A ideia abstrata dos geômetras.
A isso Hacking contrapõe o descrever ao raciocinar. Ao descrevermos o mundo, não tratamos de termos universais mas, ao raciocinar, por exemplo, sobre triângulos, raciocinamos não sobre alguma ideia de triângulo, mas sobre o que é universal neles[iv]. Como não dá para examinar
cada triângulo individual, raciocinamos sobre o que é comum a eles e esse algo
é o objeto de nosso escrutínio mental. Empiricamente há várias elocuções de
chuva, mas a priori necessita-se de algo comum; uma ideia abstrata de triângulo
usada pelos geômetras; aqueles que acreditam em um ego com ideias precisam de uma
ideia para olhar e raciocinar sobre triângulos.
A ideia abstrata na teoria das ideias.
Ora, se as palavras significam ideias, a palavra triângulo significa a ideia
abstrata “triângulo” e o mesmo para chuva e, bingo!
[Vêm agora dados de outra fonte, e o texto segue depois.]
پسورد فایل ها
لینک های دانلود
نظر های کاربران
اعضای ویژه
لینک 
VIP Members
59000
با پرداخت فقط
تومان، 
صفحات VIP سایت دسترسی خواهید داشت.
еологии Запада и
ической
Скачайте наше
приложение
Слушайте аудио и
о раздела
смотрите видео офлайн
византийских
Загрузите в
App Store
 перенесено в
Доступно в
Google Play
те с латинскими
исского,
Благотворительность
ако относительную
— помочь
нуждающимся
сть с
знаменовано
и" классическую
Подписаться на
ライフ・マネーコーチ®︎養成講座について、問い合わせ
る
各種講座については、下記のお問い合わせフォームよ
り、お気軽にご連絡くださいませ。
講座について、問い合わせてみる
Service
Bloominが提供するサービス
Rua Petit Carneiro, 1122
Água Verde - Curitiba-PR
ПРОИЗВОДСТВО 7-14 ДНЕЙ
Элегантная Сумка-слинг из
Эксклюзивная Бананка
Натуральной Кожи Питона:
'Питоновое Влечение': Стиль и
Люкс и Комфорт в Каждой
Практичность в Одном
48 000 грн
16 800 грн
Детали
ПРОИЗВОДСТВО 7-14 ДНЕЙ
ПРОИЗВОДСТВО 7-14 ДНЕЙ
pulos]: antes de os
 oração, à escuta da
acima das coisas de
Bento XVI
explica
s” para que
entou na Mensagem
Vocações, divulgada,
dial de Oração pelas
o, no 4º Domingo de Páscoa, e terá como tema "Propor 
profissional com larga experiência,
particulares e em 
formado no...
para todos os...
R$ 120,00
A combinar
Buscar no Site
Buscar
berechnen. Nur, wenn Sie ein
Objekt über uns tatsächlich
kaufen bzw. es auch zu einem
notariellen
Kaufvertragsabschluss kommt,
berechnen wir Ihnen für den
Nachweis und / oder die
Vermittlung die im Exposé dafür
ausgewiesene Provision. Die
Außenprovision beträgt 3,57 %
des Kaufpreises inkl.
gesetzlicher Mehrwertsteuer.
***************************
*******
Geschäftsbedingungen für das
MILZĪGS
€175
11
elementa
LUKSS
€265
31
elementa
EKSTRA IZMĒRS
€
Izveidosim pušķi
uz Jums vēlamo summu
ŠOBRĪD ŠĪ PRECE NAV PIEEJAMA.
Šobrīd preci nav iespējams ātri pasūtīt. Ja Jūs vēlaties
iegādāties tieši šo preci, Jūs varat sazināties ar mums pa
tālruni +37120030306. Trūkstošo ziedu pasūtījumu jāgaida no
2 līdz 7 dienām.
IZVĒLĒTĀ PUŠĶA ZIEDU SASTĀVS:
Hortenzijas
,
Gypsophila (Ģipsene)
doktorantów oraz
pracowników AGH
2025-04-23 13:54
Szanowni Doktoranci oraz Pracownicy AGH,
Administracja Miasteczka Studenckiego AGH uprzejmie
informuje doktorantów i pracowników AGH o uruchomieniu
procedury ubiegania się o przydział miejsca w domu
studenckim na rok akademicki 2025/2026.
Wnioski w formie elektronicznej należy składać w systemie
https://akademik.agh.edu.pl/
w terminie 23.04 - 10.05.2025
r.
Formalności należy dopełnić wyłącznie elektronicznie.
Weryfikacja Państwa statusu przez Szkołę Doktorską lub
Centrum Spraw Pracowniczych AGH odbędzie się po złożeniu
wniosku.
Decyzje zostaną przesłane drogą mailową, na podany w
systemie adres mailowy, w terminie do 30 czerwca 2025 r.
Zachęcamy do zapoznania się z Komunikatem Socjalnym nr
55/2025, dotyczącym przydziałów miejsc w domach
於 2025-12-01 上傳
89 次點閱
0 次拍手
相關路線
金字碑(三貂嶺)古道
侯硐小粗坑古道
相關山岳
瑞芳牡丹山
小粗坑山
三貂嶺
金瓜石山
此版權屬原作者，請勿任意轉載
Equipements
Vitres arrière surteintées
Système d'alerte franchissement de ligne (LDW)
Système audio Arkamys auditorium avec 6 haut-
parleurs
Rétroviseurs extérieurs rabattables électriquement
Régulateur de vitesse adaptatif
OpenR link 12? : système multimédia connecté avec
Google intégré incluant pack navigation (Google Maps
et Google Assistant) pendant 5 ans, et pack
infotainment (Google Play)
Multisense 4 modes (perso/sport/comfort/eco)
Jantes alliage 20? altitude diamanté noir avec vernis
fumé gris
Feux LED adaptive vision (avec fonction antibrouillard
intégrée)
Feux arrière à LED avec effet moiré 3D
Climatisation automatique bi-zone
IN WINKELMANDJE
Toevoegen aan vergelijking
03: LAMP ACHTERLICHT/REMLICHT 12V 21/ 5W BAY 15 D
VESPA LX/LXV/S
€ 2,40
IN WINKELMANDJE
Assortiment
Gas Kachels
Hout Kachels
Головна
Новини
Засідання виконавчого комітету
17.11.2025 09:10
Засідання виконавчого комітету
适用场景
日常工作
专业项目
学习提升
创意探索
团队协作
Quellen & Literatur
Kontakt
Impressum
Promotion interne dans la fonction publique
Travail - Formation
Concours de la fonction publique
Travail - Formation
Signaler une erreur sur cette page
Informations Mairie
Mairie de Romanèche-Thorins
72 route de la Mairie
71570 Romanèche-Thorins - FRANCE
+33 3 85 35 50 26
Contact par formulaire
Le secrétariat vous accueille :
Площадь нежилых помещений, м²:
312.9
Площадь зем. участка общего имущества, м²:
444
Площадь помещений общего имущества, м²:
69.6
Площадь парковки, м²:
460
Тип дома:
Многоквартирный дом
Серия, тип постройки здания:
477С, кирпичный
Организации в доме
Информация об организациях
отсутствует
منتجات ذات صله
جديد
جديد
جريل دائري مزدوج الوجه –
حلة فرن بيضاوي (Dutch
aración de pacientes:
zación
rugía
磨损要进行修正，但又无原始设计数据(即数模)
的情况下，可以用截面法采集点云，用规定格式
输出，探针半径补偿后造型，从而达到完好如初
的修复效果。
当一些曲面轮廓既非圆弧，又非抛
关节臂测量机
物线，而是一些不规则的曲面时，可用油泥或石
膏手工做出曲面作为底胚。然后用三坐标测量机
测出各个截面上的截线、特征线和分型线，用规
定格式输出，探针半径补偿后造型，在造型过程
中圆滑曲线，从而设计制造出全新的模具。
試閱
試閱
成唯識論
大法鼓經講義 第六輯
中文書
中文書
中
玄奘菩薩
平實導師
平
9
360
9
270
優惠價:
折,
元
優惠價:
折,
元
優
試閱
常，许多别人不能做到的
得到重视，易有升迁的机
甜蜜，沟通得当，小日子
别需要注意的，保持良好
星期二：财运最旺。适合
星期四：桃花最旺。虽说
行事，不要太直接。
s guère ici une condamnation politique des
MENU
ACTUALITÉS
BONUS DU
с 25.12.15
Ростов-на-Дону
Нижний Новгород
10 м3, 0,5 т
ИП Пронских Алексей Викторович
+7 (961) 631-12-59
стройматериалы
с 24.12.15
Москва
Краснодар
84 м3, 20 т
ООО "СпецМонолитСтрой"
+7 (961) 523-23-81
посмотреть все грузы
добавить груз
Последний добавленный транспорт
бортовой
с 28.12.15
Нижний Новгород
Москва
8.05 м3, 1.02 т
Platão! (O idealista
original). Eis o problema: pela doutrina das ideias do século XVII: 1.) ideias
medeiam, 2.) ideias são percebidas, 3.) palavras significam ideias. Até aqui
tudo certo para Berkeley. Mas o geômetra acrescenta 4.) existem ideias
abstratas que são objetos de “visão mental”. Berkeley não só não concorda com
4.) como condena.
Problema dos universais.
A questão, explica Hacking, passa pelo “problema dos universais”, nesse caso,
como é possível que um termo geral tenha significado. Pode ser da abstração,
mas Wittgenstein tratou como semelhanças de família, i.e., agrupamento de
propriedades semelhantes. Decorre que a doutrina das ideias do século XVII não
implica nada sobre o significado dos termos gerais, o ponto fulcral é “a teoria
da prova geométrica como uma visão mental que requer um objeto” (p. 45). Mas,
para isso, Berkeley argumenta que não é necessária uma ideia abstrata para
raciocinar, já que podemos usar uma ideia particular na demonstração – inclusive
isso teria sido utilizado na lógica simbólica posteriormente, segundo Hacking,
uma dedução mental.
Rejeição da ideia abstrata.
Entretanto, continua ele, apesar de Berkeley desprezar as ideias abstratas ele
não argumenta claramente que elas não existam já que cada um poderia, por inspeção
direta, constatar tal ausência. A questão não é que não podemos formar imagens
de ideias abstratas, o ponto é que uma faculdade como a visão não tem ideias
abstratas por objeto e nem precisamos delas na demonstração geométrica.
Discurso público sedutor.
E Berkeley segue a máxima cartesiana de escrutinar somente suas próprias ideias
– ali não poderia se enganar pensando ter uma ideia que não tem. Se podemos
falar sobre o que é comum aos triângulos, isso não passa de palavras sedutoras
que não correspondem a nada que pudéssemos ver por introspecção. Conforme Hacking:
“O discurso público pode encadear essas sílabas, mas no discurso mental, livre
de palavras, não há nada correspondendo” (p. 47)
A primazia do discurso mental.
Aí o discurso público é vazio, mas o que existe deve ser objeto do pensamento
pois ser é ser percebido. E Berkeley, assim, pode considerar o discurso
da filosofia corpuscular pura perversão de linguagem. Com seu argumento,
Berkeley consegue mostrar principalmente que somos enganados pela linguagem,
mas não se trata somente de uma medida profilática da linguística para com a
filosofia. Hacking enfatiza que há um discurso mental encadeado de ideias
internas, destituído de palavras e que é logicamente anterior ao discurso
público que pode nos desorientar.
[i] Fichamento do quarto capítulo de Por
que a linguagem interessa à filosofia? São Paulo: Editora Unesp, 1999. Ian
Hacking.
[ii] Segundo Hacking, ideia-lista. Ele
via uma lista de ideias?
[iii] Mais detalhes em: https://www.reflexoesdofilosofo.blog.br/2024/01/as-ideias-de-port-royal.html.
[iv] Para Descartes fixamos essa ideia com um firme olhar mental.